** TASK DIRECTIONS **
Will you write out the data exactly, excluding every picture?

** AVAILABLE DATA **
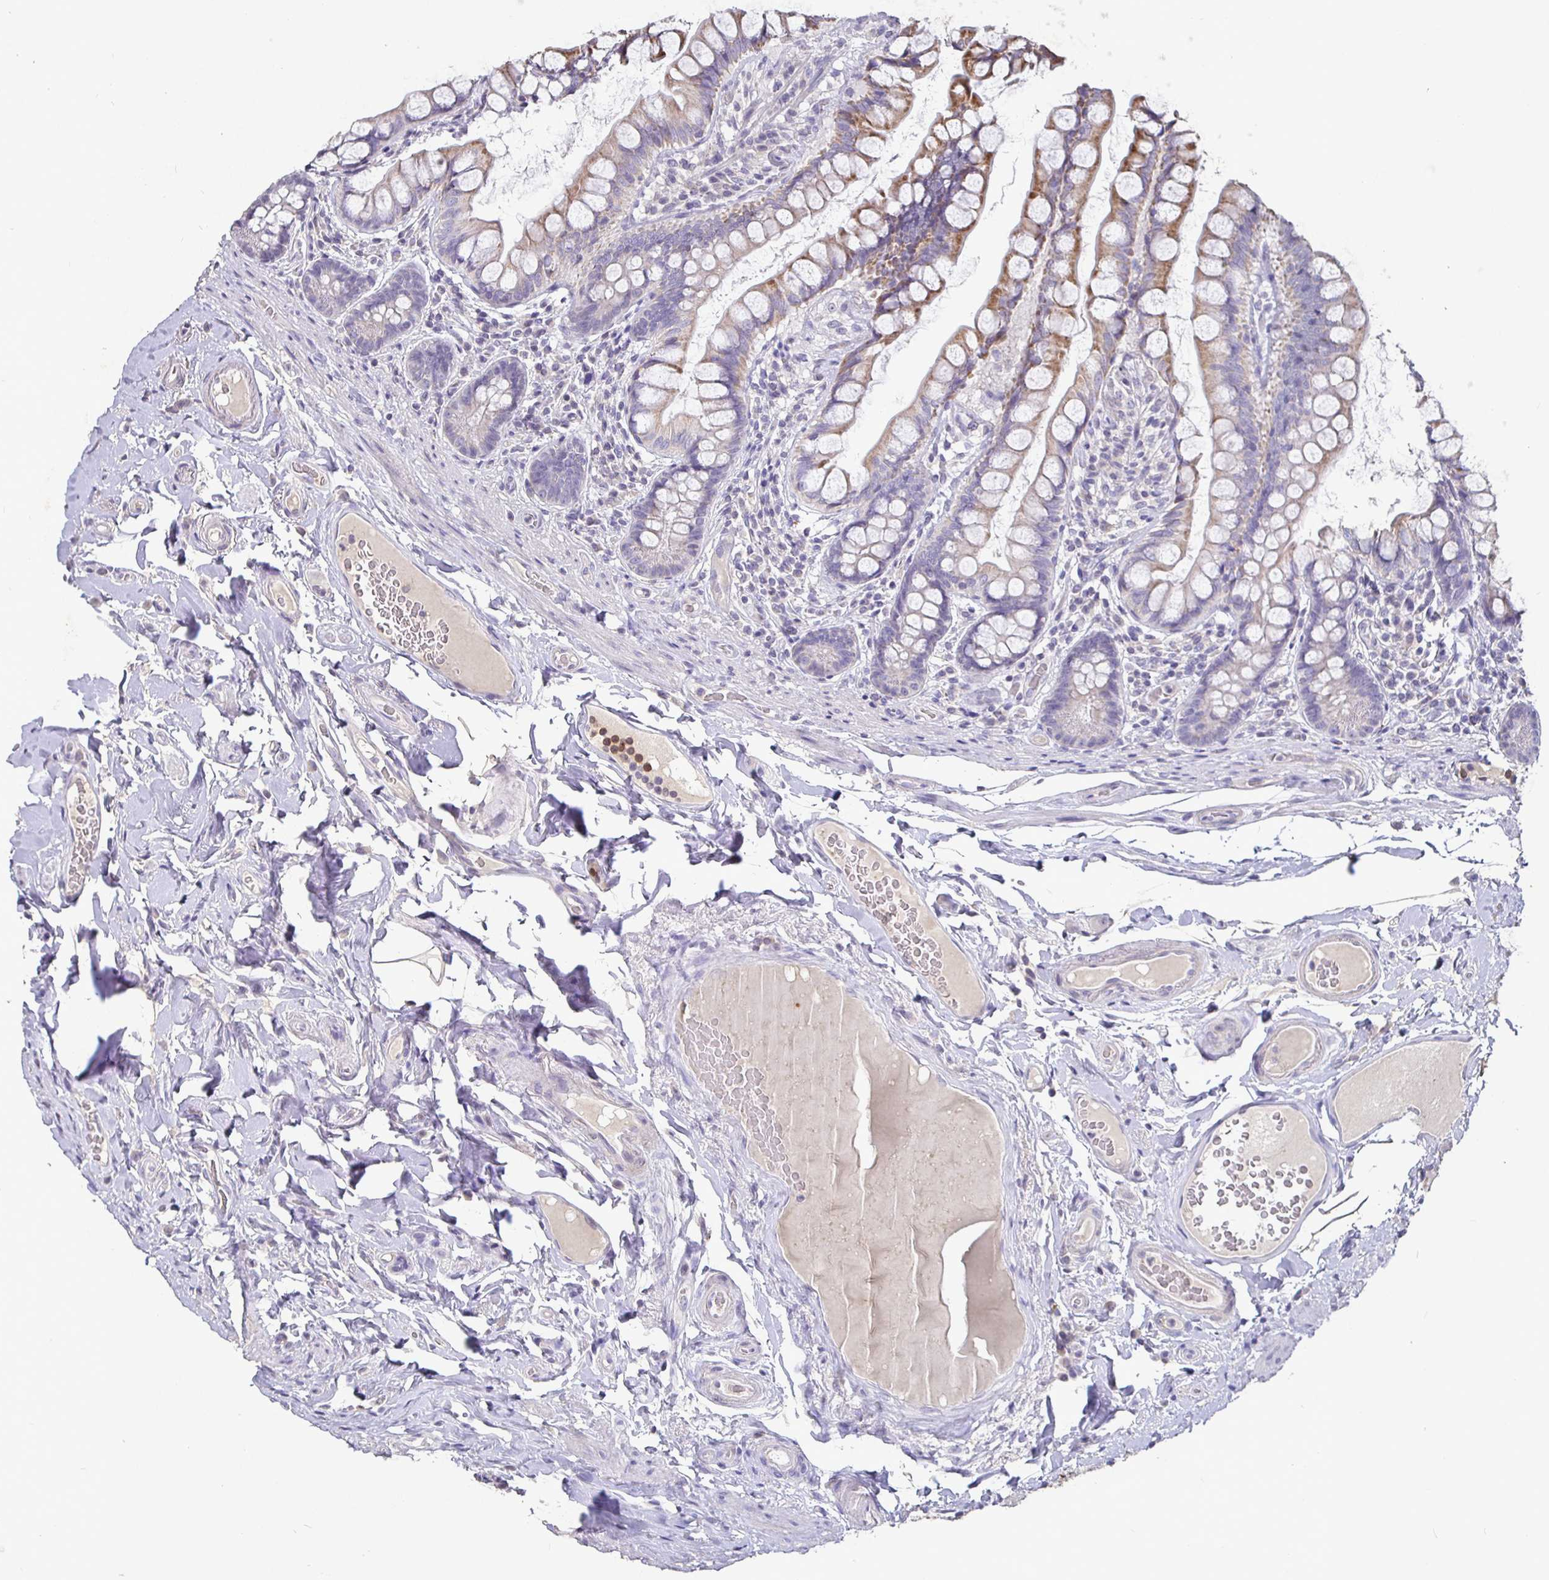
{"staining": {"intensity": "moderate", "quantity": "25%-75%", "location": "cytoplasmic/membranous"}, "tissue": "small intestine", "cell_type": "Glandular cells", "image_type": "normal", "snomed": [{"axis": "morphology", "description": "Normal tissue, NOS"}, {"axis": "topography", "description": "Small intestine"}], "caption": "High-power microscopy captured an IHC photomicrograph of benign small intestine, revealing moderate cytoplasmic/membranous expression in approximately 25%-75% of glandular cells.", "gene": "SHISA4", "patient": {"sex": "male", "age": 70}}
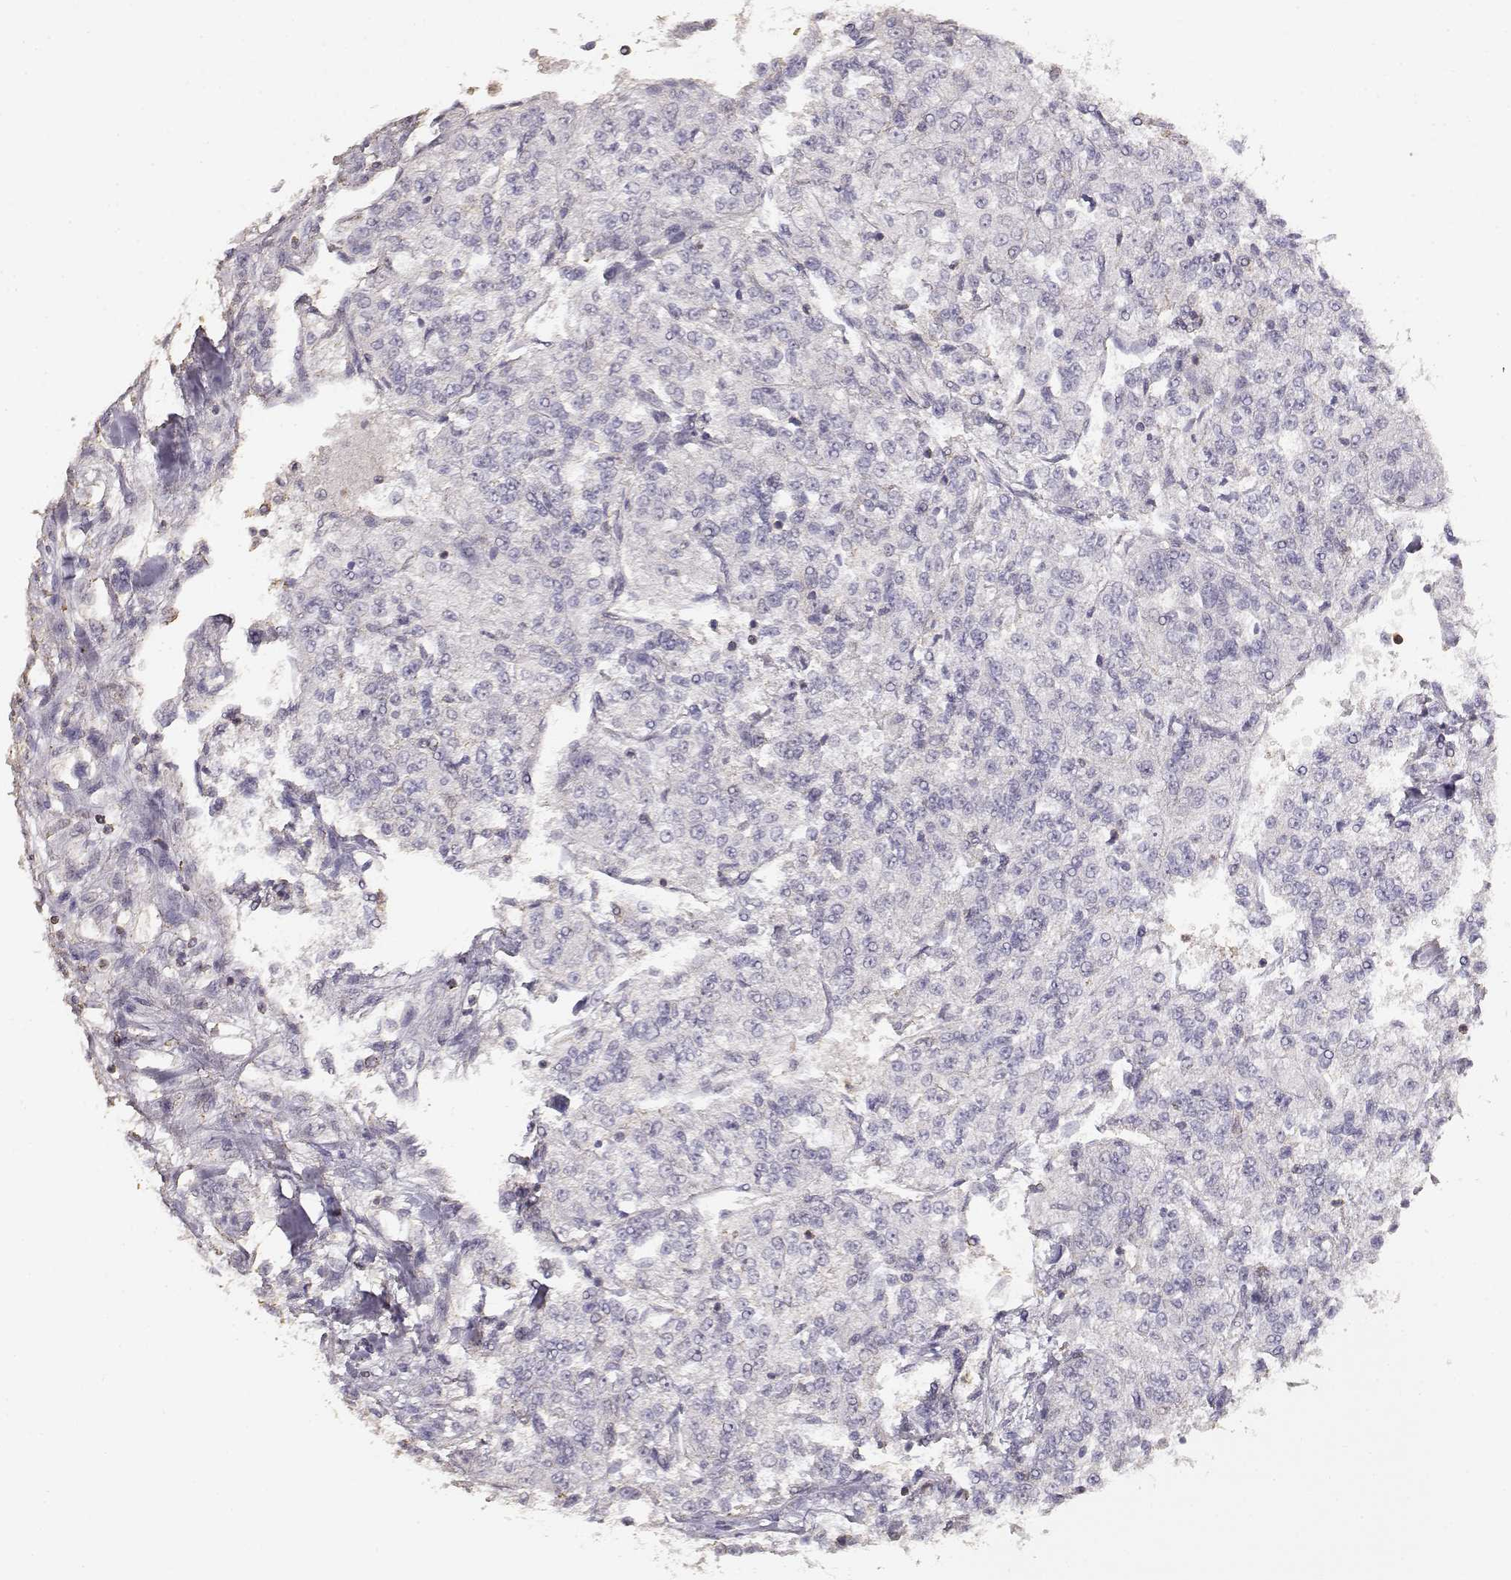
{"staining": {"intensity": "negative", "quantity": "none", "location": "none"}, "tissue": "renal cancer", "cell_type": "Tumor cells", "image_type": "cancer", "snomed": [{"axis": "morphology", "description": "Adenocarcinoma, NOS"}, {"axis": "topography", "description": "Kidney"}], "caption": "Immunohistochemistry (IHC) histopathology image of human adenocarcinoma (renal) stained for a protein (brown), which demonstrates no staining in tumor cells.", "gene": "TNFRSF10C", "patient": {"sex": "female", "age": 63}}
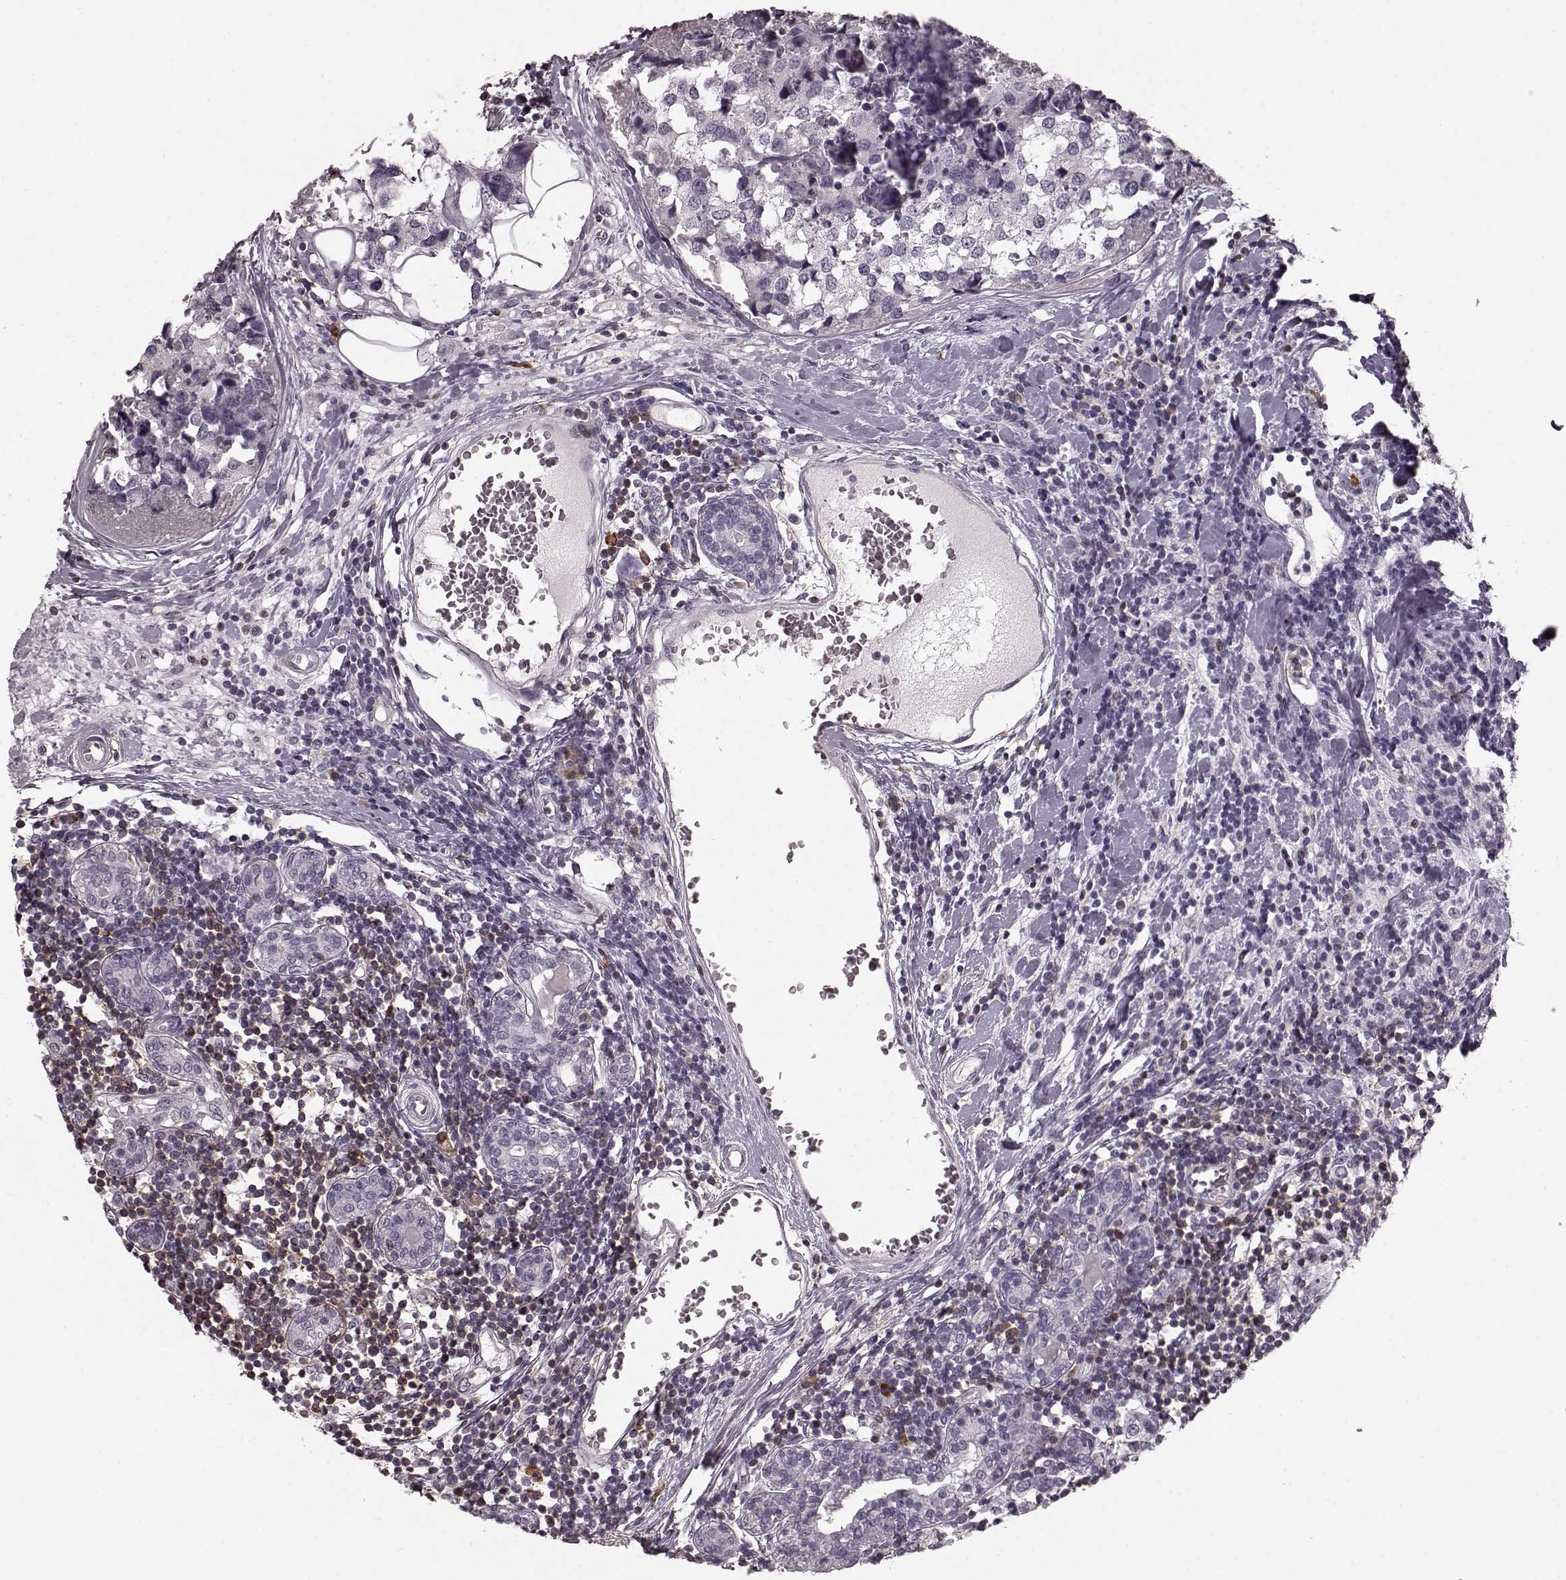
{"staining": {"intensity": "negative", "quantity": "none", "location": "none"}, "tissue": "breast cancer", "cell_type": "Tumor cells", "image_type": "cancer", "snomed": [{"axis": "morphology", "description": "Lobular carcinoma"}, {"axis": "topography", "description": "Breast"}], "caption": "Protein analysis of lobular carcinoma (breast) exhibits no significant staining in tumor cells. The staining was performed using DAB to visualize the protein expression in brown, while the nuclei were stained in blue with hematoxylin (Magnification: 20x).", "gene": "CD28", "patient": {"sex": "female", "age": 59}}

** RESPONSE TO THIS EXERCISE **
{"staining": {"intensity": "moderate", "quantity": "25%-75%", "location": "cytoplasmic/membranous"}, "tissue": "small intestine", "cell_type": "Glandular cells", "image_type": "normal", "snomed": [{"axis": "morphology", "description": "Normal tissue, NOS"}, {"axis": "topography", "description": "Small intestine"}], "caption": "High-power microscopy captured an IHC photomicrograph of benign small intestine, revealing moderate cytoplasmic/membranous expression in approximately 25%-75% of glandular cells.", "gene": "SHISA4", "patient": {"sex": "male", "age": 70}}
{"staining": {"intensity": "negative", "quantity": "none", "location": "none"}, "tissue": "renal cancer", "cell_type": "Tumor cells", "image_type": "cancer", "snomed": [{"axis": "morphology", "description": "Adenocarcinoma, NOS"}, {"axis": "topography", "description": "Kidney"}], "caption": "Immunohistochemistry (IHC) histopathology image of human adenocarcinoma (renal) stained for a protein (brown), which demonstrates no staining in tumor cells.", "gene": "TNFRSF10C", "patient": {"sex": "female", "age": 63}}
{"staining": {"intensity": "negative", "quantity": "none", "location": "none"}, "tissue": "breast cancer", "cell_type": "Tumor cells", "image_type": "cancer", "snomed": [{"axis": "morphology", "description": "Lobular carcinoma"}, {"axis": "topography", "description": "Breast"}], "caption": "Protein analysis of lobular carcinoma (breast) exhibits no significant staining in tumor cells. The staining was performed using DAB to visualize the protein expression in brown, while the nuclei were stained in blue with hematoxylin (Magnification: 20x).", "gene": "CD28", "patient": {"sex": "female", "age": 59}}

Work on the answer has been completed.